-- WHAT YOU SHOULD DO --
Word for word, repeat each line of the listing below.

☆ ☆ ☆ ☆ ☆ ☆ ☆

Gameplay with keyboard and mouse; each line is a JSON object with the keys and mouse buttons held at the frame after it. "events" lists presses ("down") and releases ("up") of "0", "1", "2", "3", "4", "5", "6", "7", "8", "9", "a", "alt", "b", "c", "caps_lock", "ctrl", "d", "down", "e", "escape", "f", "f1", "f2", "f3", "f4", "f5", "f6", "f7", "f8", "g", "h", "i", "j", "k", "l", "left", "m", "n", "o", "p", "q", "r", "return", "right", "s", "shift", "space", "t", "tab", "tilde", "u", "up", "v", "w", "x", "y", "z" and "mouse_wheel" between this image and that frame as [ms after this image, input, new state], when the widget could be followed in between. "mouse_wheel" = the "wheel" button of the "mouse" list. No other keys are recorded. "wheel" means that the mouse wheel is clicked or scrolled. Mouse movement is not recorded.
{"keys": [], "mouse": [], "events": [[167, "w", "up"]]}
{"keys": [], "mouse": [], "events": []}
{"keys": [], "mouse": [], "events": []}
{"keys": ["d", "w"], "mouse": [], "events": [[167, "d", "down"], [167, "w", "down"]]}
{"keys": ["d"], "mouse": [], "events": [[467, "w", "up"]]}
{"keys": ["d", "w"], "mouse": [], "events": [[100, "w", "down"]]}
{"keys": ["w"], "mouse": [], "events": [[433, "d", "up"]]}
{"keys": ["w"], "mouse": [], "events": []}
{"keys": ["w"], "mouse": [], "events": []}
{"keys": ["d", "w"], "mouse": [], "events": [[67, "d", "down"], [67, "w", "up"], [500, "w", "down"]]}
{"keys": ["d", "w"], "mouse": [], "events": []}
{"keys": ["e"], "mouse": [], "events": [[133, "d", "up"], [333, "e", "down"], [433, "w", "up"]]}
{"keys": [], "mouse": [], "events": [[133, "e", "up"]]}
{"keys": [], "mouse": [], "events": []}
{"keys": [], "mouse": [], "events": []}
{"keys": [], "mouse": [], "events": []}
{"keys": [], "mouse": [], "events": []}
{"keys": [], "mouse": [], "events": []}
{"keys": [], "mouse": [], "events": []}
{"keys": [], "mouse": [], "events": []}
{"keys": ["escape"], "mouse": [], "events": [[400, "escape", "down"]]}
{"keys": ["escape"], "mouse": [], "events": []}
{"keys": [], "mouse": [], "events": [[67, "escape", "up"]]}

☆ ☆ ☆ ☆ ☆ ☆ ☆

-- RESPONSE BOX --
Gameplay with keyboard and mouse; each line is a JSON object with the keys and mouse buttons held at the frame after it. "events" lists presses ("down") and releases ("up") of "0", "1", "2", "3", "4", "5", "6", "7", "8", "9", "a", "alt", "b", "c", "caps_lock", "ctrl", "d", "down", "e", "escape", "f", "f1", "f2", "f3", "f4", "f5", "f6", "f7", "f8", "g", "h", "i", "j", "k", "l", "left", "m", "n", "o", "p", "q", "r", "return", "right", "s", "shift", "space", "t", "tab", "tilde", "u", "up", "v", "w", "x", "y", "z" and "mouse_wheel" between this image and that frame as [ms after this image, input, new state], when the widget could be followed in between. "mouse_wheel" = the "wheel" button of the "mouse" list. No other keys are recorded. "wheel" means that the mouse wheel is clicked or scrolled. Mouse movement is not recorded.
{"keys": [], "mouse": [], "events": [[167, "w", "up"]]}
{"keys": [], "mouse": [], "events": []}
{"keys": [], "mouse": [], "events": []}
{"keys": ["d", "w"], "mouse": [], "events": [[167, "d", "down"], [167, "w", "down"]]}
{"keys": ["d"], "mouse": [], "events": [[467, "w", "up"]]}
{"keys": ["d", "w"], "mouse": [], "events": [[100, "w", "down"]]}
{"keys": ["w"], "mouse": [], "events": [[433, "d", "up"]]}
{"keys": ["w"], "mouse": [], "events": []}
{"keys": ["w"], "mouse": [], "events": []}
{"keys": ["d", "w"], "mouse": [], "events": [[67, "d", "down"], [67, "w", "up"], [500, "w", "down"]]}
{"keys": ["d", "w"], "mouse": [], "events": []}
{"keys": ["e"], "mouse": [], "events": [[133, "d", "up"], [333, "e", "down"], [433, "w", "up"]]}
{"keys": [], "mouse": [], "events": [[133, "e", "up"]]}
{"keys": [], "mouse": [], "events": []}
{"keys": [], "mouse": [], "events": []}
{"keys": [], "mouse": [], "events": []}
{"keys": [], "mouse": [], "events": []}
{"keys": [], "mouse": [], "events": []}
{"keys": [], "mouse": [], "events": []}
{"keys": [], "mouse": [], "events": []}
{"keys": ["escape"], "mouse": [], "events": [[400, "escape", "down"]]}
{"keys": ["escape"], "mouse": [], "events": []}
{"keys": [], "mouse": [], "events": [[67, "escape", "up"]]}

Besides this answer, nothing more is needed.